Introducing the Centre for Health Innovation – Taking evidence-based naturopathic medicine to the next level
For the last decade, the Ottawa Integrative Cancer Centre (OICC) has pioneered and researched an integrative model of care for cancer patients, where naturopathic meets conventional medicine.
The OICC is now embarking on a new chapter: expanding beyond cancer care to become The Centre for Health Innovation (the CHI). The new clinic is home to a multidisciplinary practice that supports those challenged with other chronic and acute health care needs including mental health, thyroid health, women’s health, diabetes, cardiovascular disease, autoimmune conditions, obesity and more.

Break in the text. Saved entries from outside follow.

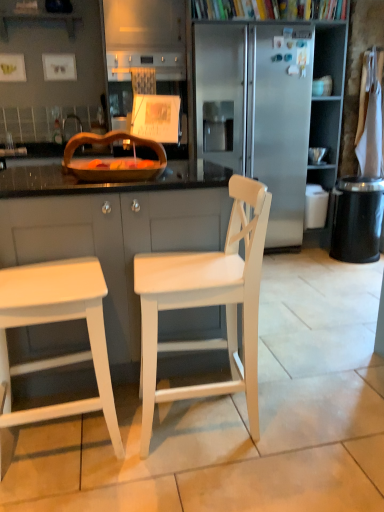
Measure the distance between point (67, 164) and camera.

The distance of point (67, 164) from camera is 1.66 meters.

Measure the distance between point (3, 416) and camera.

A distance of 4.75 feet exists between point (3, 416) and camera.

Image resolution: width=384 pixels, height=512 pixels. What do you see at coordinates (260, 111) in the screenshot?
I see `stainless steel refrigerator at center` at bounding box center [260, 111].

Image resolution: width=384 pixels, height=512 pixels. What do you see at coordinates (112, 228) in the screenshot? I see `white wood cabinet at center` at bounding box center [112, 228].

Where is `brushed metal faucet at upper center`? Image resolution: width=384 pixels, height=512 pixels. brushed metal faucet at upper center is located at coordinates (71, 126).

Is white matte stool at left situated inside brushed metal faucet at upper center or outside?

white matte stool at left is spatially situated outside brushed metal faucet at upper center.

Can you confirm if white matte stool at left is positioned to the right of brushed metal faucet at upper center?

Yes.

Would you consider white matte stool at left to be distant from brushed metal faucet at upper center?

That's right, there is a large distance between white matte stool at left and brushed metal faucet at upper center.

Is white matte chair at center not within black textured trash can at right?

The CHI consists of a team of dedicated health care practitioners including naturopathic doctors, medical doctors, nurse practitioners, psychiatrists, physiotherapists, acupuncturists, and yoga therapists who together provide integrative care suited to individual patient needs, informed by and contributing directly to ongoing scientific research.
The vision for this holistic approach to care comes from Dr. Dugald Seely, ND, MSc., the founder of the OICC.
A graduate of the Canadian College of Naturopathic Medicine (CCNM), Dr. Seely, ND also serves as the College’s Executive Director of Research & Clinical Epidemiology. He is an adjunct professor with the Faculty of Medicine at the University of Ottawa, an affiliate investigator with the Ottawa Hospital Research Institute (OHRI), and the president of the Oncology Association of Naturopathic Physicians (OncANP).
It was through the combination of education and research that Seely saw the opportunity for a more focused, integrative, research and clinical care centre for cancer patients. The model represents collaboration at its finest, bringing together naturopathic medicine and conventional medicine to reach one common goal: deliver the best care and health outcomes to patients.
While clinical care and research will be the core components to the work at the CHI, there is an equally important educational component to the work. “What we are trying to do is build awareness around integrative medicine and naturopathic medicine within the community and build partnerships with the conventional health care system,” stated Seely.
Seely and the CHI will continue to innovate for evidence-informed complementary medicine and educate to help Canadians see and experience the benefits of integrative medicine. Efforts like these help shape the future of naturopathic medicine, research and integrative health care in Canada.